Common Myths About Cars

November 19th, 2015 by

It seems older drivers (meaning those older than 30 or so) have always been taught that you must warm up a car in winter before taking off, but this is actually not true. This is the first driving myth we—at Berlin City Toyota of New Hampshire—are going to debunk. When you idle your car, the transmission and wheel bearings don’t get any lubrication; this doesn’t occur until the car is actually moving. The longer you warm your car up before driving, the more likely it is that you are releasing ozone-depleting emissions into the environment, which is not very “green.” Even if you live in cold areas of New England like Berlin, Gorham, Jefferson, Milan, Bethel, Stoneham, and Newry, just start your car and in a few seconds, you’re ready to go.

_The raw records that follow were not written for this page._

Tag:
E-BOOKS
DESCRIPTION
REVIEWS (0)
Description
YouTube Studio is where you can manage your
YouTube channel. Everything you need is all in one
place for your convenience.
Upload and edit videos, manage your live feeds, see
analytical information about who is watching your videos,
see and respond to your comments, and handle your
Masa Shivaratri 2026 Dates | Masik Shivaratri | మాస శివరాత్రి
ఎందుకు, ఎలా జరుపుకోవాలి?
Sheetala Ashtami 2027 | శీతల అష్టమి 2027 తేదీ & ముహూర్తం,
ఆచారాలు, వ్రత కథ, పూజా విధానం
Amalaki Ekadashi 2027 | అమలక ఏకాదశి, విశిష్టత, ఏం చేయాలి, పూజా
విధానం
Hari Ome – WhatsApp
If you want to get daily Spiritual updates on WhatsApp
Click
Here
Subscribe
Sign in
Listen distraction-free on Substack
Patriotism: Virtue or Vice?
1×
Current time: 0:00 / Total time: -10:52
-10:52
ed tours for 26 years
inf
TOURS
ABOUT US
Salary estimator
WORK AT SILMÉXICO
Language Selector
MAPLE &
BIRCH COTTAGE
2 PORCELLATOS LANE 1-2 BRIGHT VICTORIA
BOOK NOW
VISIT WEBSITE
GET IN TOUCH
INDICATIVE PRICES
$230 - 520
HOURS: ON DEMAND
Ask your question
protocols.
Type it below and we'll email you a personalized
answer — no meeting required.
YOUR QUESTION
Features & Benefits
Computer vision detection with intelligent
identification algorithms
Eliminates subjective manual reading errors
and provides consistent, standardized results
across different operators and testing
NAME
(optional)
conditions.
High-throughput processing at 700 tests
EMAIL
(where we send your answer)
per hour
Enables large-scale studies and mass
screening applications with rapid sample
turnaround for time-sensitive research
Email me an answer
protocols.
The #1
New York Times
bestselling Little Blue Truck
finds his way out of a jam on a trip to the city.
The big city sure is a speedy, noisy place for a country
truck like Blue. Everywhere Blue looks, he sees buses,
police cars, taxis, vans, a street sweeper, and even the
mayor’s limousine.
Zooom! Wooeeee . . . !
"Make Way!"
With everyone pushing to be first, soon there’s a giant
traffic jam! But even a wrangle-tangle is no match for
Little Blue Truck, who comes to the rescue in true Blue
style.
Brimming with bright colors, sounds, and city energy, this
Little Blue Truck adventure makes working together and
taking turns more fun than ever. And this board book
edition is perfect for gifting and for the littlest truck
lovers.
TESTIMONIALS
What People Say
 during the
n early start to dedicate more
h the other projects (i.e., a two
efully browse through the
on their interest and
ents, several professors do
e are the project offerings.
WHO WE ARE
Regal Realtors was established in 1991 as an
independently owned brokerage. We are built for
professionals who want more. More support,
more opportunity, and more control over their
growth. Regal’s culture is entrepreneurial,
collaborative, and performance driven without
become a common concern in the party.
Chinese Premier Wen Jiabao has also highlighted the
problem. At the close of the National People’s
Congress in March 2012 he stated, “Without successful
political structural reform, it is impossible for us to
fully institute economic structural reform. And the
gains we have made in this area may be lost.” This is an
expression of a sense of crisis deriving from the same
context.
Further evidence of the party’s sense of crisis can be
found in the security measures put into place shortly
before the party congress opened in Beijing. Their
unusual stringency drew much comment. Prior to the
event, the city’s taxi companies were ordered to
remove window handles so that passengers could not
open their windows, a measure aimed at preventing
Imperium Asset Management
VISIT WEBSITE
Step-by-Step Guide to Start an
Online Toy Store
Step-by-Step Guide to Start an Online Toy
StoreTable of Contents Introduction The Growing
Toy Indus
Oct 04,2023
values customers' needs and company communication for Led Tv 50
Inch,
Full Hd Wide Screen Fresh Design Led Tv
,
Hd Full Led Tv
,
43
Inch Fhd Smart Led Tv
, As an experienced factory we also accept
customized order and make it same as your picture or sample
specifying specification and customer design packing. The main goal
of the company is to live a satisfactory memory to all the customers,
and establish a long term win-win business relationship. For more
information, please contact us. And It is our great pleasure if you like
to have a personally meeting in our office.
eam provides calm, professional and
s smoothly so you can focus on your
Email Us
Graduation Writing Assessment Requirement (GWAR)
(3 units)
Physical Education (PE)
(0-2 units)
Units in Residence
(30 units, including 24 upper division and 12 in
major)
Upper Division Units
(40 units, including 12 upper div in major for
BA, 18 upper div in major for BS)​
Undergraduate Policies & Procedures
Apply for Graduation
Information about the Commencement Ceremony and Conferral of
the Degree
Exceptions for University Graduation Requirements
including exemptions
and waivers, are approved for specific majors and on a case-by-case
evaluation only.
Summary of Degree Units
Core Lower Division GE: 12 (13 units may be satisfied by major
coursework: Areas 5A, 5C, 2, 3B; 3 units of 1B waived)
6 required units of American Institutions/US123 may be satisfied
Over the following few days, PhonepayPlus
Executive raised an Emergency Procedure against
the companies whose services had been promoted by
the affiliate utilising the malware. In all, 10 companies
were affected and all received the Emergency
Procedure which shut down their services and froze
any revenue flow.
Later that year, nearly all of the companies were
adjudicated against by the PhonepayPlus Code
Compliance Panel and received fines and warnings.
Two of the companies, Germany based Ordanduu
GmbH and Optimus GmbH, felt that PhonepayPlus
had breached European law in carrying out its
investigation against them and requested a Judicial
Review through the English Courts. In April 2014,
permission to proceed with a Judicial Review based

Another myth is that an oil change is necessary every 3,000 miles or 3-6 months, but this just isn’t true, especially with all the advanced technology found on cars manufactured today. Check your owner’s manual or the service advisor at Berlin City Toyota to know when your car’s oil should be changed.

Another myth is that automatic transmissions are more fuel-efficient than standard transmission. Major changes in engine design and construction have recently debunked this myth. The continuously variable transmission (CVT) has no gear teeth and a limitless number of shift points, so it has just about every advantage that a manual transmission used to have.